Se pinchó la burbuja
Durante estos días mucho se ha hablado de los distintos capítulos que ha atravesado su historia de amor: de ese impresionante “dios vikingo” que conquistó a la heredera, de las cartas que intercambiaron durante la Segunda Guerra Mundial y de esa boda real que contó con la oposición de muchos. Sin embargo, poco se ha hablado de lo que fue su relación al final, de estos últimos tiempos tan alejados del amor juvenil. Hay que recordar que el duque de Edimburgo se jubiló en el 2017 pero ella no, en la Casa Real británica los reyes y reinas no se jubilan. Así que mientras él se dedicaba a su retiro en el campo, ella seguía en activo, con sus reuniones en Buckingham, recibiendo visitas de Estado en Windsor y haciendo lo mismo que había hecho durante toda su vida. Pero hace un año la pandemia lo cambió todo, lo paró todo y les brindó la posibilidad de escribir un buen final (si alguno lo es) para su larga historia juntos.

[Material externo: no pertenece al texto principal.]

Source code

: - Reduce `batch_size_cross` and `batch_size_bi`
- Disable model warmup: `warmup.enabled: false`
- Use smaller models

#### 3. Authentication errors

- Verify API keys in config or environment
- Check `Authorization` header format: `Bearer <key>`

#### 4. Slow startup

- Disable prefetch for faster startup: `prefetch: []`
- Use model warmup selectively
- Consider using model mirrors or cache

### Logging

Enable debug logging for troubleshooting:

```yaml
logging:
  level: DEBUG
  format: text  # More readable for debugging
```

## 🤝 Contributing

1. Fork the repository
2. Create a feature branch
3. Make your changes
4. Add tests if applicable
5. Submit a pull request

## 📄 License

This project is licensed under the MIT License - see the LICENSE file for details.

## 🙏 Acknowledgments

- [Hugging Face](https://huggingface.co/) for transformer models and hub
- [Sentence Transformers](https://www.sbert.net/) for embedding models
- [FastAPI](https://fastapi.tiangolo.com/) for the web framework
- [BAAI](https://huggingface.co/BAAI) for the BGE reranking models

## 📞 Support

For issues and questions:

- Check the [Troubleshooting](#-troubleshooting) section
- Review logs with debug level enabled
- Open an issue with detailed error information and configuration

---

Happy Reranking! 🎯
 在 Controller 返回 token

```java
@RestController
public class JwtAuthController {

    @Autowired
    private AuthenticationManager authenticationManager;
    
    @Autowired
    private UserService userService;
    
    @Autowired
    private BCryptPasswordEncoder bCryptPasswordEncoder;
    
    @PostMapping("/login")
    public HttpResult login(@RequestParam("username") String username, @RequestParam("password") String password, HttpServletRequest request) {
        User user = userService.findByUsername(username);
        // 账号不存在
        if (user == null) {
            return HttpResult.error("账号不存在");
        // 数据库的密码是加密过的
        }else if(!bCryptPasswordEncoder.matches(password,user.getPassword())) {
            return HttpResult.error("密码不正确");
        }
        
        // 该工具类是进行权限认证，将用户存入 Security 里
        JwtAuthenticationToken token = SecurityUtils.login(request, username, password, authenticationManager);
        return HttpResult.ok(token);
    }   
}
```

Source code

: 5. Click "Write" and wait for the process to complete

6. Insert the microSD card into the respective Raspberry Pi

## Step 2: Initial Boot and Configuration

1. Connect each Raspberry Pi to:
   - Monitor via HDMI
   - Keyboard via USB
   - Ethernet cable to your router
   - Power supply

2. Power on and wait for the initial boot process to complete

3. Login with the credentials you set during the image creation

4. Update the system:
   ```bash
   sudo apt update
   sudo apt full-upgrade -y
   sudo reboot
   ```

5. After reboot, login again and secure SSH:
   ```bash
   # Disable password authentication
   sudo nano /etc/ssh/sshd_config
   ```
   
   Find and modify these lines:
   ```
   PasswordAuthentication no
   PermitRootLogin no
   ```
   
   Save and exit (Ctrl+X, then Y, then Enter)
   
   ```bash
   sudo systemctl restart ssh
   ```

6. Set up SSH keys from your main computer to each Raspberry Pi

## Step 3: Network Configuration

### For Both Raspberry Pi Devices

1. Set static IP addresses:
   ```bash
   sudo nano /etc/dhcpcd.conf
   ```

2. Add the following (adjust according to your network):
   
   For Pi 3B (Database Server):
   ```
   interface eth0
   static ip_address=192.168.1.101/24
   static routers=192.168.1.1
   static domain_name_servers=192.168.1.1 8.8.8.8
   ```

El protocolo que se estableció en torno a ellos por seguridad los dejó aislados en el castillo de Windsor con una veintena de personas del servicio. En esa “burbuja real” Isabel y Felipe volvieron a encontrarse. Regresaron los paseos al aire libre, el tiempo con los caballos y la ausencia de visitas y otro tipo de obligaciones hizo el resto. Así en el Oak Room del castillo celebraron el pasado noviembre sus 73 años de casados, mirando las tarjetas de felicitación que llegaban de hijos, nietos y bisnietos. Ahora, esa burbuja se ha pinchado, el castillo habitado más grande del mundo parece más grande que nunca. Isabel II comienza ahora en solitario una nueva etapa de su vida.